CHAPTER IV. INFLUENCE OF THE INTELLECT UPON THE INVOLUNTARY MUSCLES.
Van Swieten says (xl, p. 414), " I have seen a man who had taken a sufficiently nauseating draught, not only shudder and be nauseated, but also be frequently purged, when he merely saw the cup in which he had taken the medicine;" and adds, "Sic sola idea fastidiosi remedii renovatapurgantis pharmaci vices supplevit, ettotum corpus turbavit."
He compares this to our thinking of sadness or even feeling sad when we merely see the word sadness, although it has only an arbitrary connection with it.
The efficiency of an ideal purgative in exciting the peristaltic action of the intestines has been already incidentally referred to ; the following case well illustrates it, and is the more valuable from being the personal experience of a medical man.

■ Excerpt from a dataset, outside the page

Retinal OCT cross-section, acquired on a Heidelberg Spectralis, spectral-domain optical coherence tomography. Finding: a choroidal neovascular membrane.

Dr. S. all his life had the greatest horror of taking medicine, although fully admitting the beneficial and necessary effects of it, and constantly prescribing it judiciously for others; he consequently never took it. After a certain period of life, however, he began to experience a torpidity of the bowels and all the consequent uneasiness, rendering it apparent to himself that relief could only be obtained by the means he prescribed to his patients, namely, the taking of medicine. After due deliberation, accordingly, and conflict with himself, he decided upon taking some, and imagining that an ordinary dose of salts would answer all the purpose, and be less nauseous than most others, be carefully mixed one, and laid it by his bedside at night to be taken in the morning when he first woke.
The proximity of it, however, and the impression on his mind of the horrible dose which awaited his first waking, banished sleep from his eyes, and kept it continually before him. At length, however, he did sleep, and even then the vision did not leave him, but like the haunting phantom of the roasting pig to the slumbering glutton, it assumed various guises and positions to his mind, the difference alone being that his was more purely imaginary, as he had not swallowed the cause of the mental disturbance, which the other had, but suffered from the anticipation. At length, however, he awoke, and so far from requiring the prepared medicine found all occasion for it removed by an effort of nature, and from that time he declares that he has nothing to do when suffering from torpid bowels but to lay a dose by his bedside at night, and that it as effectually acts as if he had swallowed it
(Medical Essays. By Mr. J. H. Sealy. 1837, p. 64).